While I do everything I can to make sure everyone has a fair shot at contracts coming in, no matter how much I like you, I can’t pass along your info if you haven’t responded to the job in a timely manner, have little availability, or do not have the qualifications the client is requesting. Sometimes, we do reach out directly to providers that we know are available and will be a perfect fit for a variety of reasons.

That being said, if the “favorites” are really the favorites, then there are going to be times when those favorites are already booked, so making sure to keep your training up to date and respond to opportunities quickly and with clarity will soon move YOU to the “favorites” list.

Q: Agencies expect lots of unpaid time, meetings, training, communication, etc.

A: Some agencies do request this kind of thing.  It is super important that you know what the laws are in your state regarding how you are paid.

For example, employees must be paid for required meetings. Contractors get to decide what they do, and what they want to be paid for the work.

Make sure you have reasonable expectations. If the agency is expecting you to respond to a job inquiry or do a virtual interview with a potential client, that is reasonable and unpaid, if it was a private client you’d have to interview with them as well. 

If they are requiring you to take a specific training they provide but expect you to pay for the training, or attend unpaid, or are giving you a lot of grief for not attending social events without pay, they could be breaking labor laws.

Q: The Agency will cover it, No big deal-

A: Unfortunately, it is not uncommon to hear the thought: “If I work for an agency and take contracts that are planned out in advance, I can bail on that contract and take on private clients, or a different job if I get a better offer”

This is not true! Agencies aren’t like every other business. They have a finite number of candidates to send into jobs and cannot just pull someone in “off-the-street” to fill in if you decide to bail on a job you have already agreed to. This kind of behavior is unethical and likely means the agency will never work with you again. If you are growing your own business, burning bridges you don’t need to burn is never wise. 

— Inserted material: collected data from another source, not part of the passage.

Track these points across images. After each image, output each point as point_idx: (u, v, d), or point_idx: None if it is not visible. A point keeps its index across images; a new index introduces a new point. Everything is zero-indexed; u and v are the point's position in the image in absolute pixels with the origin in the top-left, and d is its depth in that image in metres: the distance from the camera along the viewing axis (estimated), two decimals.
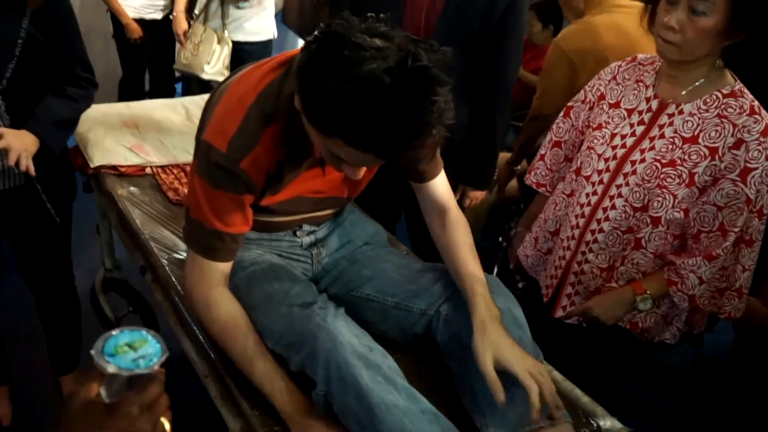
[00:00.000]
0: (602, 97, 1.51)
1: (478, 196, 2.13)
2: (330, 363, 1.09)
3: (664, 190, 1.36)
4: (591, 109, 1.55)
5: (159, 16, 3.29)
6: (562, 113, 1.65)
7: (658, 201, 1.37)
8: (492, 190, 2.67)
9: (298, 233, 1.43)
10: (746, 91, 1.34)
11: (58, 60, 1.60)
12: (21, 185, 1.67)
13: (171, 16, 3.18)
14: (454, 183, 2.05)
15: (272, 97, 1.13)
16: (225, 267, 1.25)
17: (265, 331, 1.22)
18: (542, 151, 1.69)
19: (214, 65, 2.98)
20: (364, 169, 1.09)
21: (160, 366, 0.69)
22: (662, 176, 1.35)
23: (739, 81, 1.36)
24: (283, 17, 4.53)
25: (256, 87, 1.14)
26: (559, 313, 1.59)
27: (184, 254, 1.65)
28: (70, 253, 1.97)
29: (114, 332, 0.69)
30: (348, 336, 1.13)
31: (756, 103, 1.32)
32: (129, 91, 3.46)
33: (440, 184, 1.40)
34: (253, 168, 1.15)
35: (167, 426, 0.70)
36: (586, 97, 1.58)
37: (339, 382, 1.09)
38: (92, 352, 0.67)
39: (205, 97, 2.43)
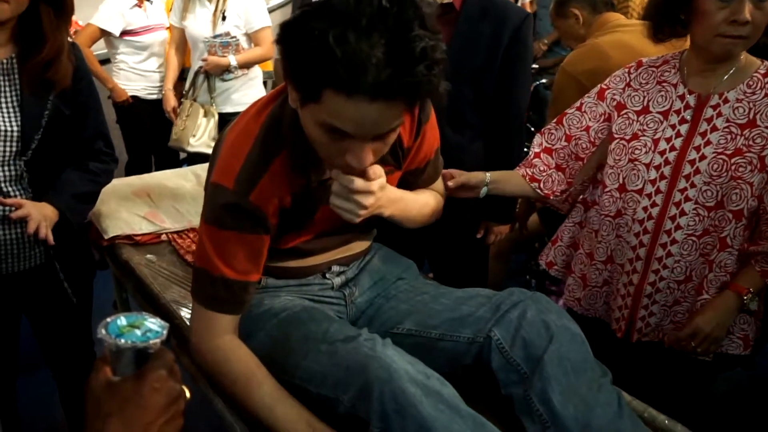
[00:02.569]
0: (622, 106, 1.47)
1: (502, 230, 2.07)
2: (385, 394, 1.00)
3: (739, 181, 1.30)
4: (608, 120, 1.51)
5: (158, 96, 3.33)
6: (555, 120, 1.61)
7: (736, 194, 1.31)
8: (513, 228, 2.61)
9: (327, 275, 1.37)
10: None
11: (80, 134, 1.61)
12: (40, 265, 1.63)
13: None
14: (476, 220, 2.01)
15: (274, 125, 1.11)
16: (233, 319, 1.18)
17: (307, 374, 1.13)
18: (536, 150, 1.62)
19: (200, 137, 3.00)
20: (371, 155, 1.00)
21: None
22: (733, 167, 1.30)
23: (764, 60, 1.34)
24: (273, 86, 4.61)
25: (257, 120, 1.13)
26: (636, 337, 1.50)
27: None
28: (91, 333, 1.91)
29: (109, 319, 0.70)
30: (402, 363, 1.04)
31: None
32: (136, 174, 3.46)
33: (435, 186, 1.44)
34: (264, 200, 1.11)
35: (187, 392, 0.72)
36: (581, 104, 1.54)
37: (397, 414, 0.99)
38: (99, 336, 0.67)
39: None
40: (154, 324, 0.71)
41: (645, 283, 1.45)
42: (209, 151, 2.96)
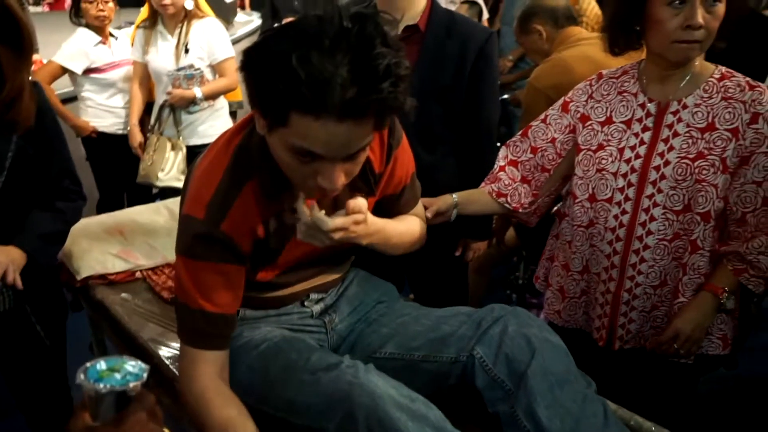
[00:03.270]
0: (586, 117, 1.50)
1: (480, 246, 2.07)
2: (370, 421, 0.99)
3: (704, 184, 1.33)
4: (572, 132, 1.52)
5: (126, 131, 3.30)
6: (520, 132, 1.63)
7: (702, 196, 1.33)
8: (491, 243, 2.62)
9: (306, 303, 1.35)
10: (729, 69, 1.36)
11: (46, 173, 1.58)
12: (9, 309, 1.59)
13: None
14: (454, 237, 2.01)
15: (243, 153, 1.11)
16: (218, 356, 1.14)
17: (291, 405, 1.11)
18: (501, 163, 1.64)
19: (168, 171, 2.98)
20: (342, 175, 1.00)
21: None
22: (696, 171, 1.33)
23: (717, 64, 1.38)
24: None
25: (226, 150, 1.12)
26: (618, 345, 1.51)
27: None
28: (66, 377, 1.85)
29: (89, 364, 0.69)
30: (385, 388, 1.03)
31: (745, 77, 1.34)
32: (109, 211, 3.41)
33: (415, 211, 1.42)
34: (235, 229, 1.09)
35: None
36: (546, 116, 1.56)
37: None
38: (78, 382, 0.67)
39: None
40: (133, 367, 0.70)
41: (622, 290, 1.46)
42: (179, 184, 2.94)
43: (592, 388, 1.18)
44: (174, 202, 2.39)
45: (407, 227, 1.34)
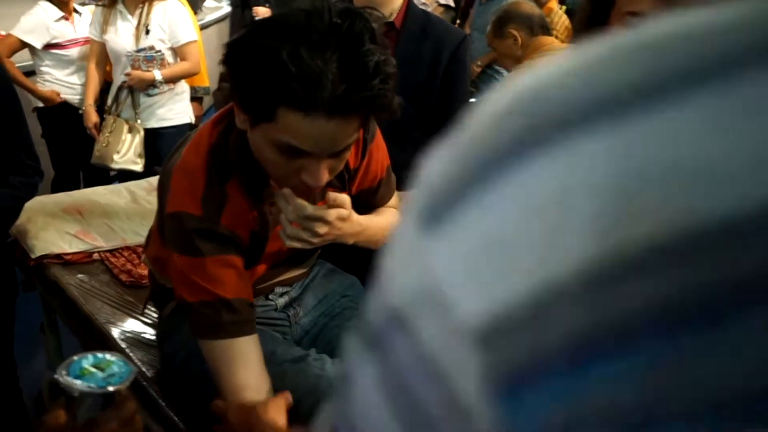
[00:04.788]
0: None
1: None
2: None
3: None
4: None
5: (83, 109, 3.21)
6: None
7: None
8: None
9: (270, 296, 1.34)
10: None
11: (1, 147, 1.52)
12: None
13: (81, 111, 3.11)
14: None
15: (221, 150, 1.08)
16: (250, 342, 1.07)
17: None
18: None
19: (124, 154, 2.90)
20: (327, 172, 0.99)
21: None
22: None
23: None
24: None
25: (206, 146, 1.09)
26: None
27: (148, 336, 1.53)
28: (13, 358, 1.80)
29: (76, 357, 0.66)
30: None
31: None
32: (64, 191, 3.31)
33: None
34: (235, 223, 1.07)
35: None
36: None
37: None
38: (57, 376, 0.64)
39: (149, 180, 2.37)
40: (120, 368, 0.67)
41: None
42: (135, 167, 2.87)
43: None
44: (135, 185, 2.35)
45: (388, 220, 1.35)
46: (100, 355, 0.68)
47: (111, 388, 0.64)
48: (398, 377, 0.23)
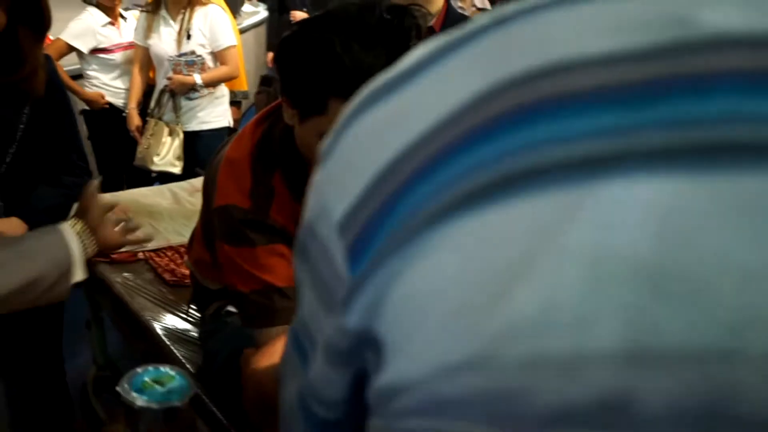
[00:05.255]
0: None
1: None
2: None
3: None
4: None
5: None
6: None
7: None
8: None
9: None
10: None
11: (54, 147, 1.58)
12: None
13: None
14: None
15: (267, 145, 1.10)
16: None
17: None
18: None
19: (164, 156, 2.98)
20: None
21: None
22: None
23: None
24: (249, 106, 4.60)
25: (251, 141, 1.12)
26: None
27: (193, 334, 1.57)
28: (61, 354, 1.85)
29: (139, 369, 0.68)
30: None
31: None
32: (108, 191, 3.39)
33: None
34: (283, 216, 1.08)
35: None
36: None
37: None
38: (119, 389, 0.65)
39: (191, 181, 2.42)
40: (178, 382, 0.67)
41: None
42: (174, 170, 2.95)
43: None
44: (178, 186, 2.40)
45: None
46: (162, 369, 0.69)
47: (172, 404, 0.65)
48: (313, 265, 0.35)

Also, people talk in this industry.  Even if the agency does not say a word, the family that got left in the lurch may, and your fellow NCS and Doulas who had to scramble to cover the client certainly might.
Soon you will find no one wants to work with you and then you are really stuck.

Be a professional. Don’t take on jobs at a lower rate because you’re stressed about money. If you do, accept the consequences of those actions, and work the contract you agreed to. It’s happened to most of us at one time or another, but you show your professionalism by honoring your commitments and fulfilling contracts rather than dropping them for higher rates later.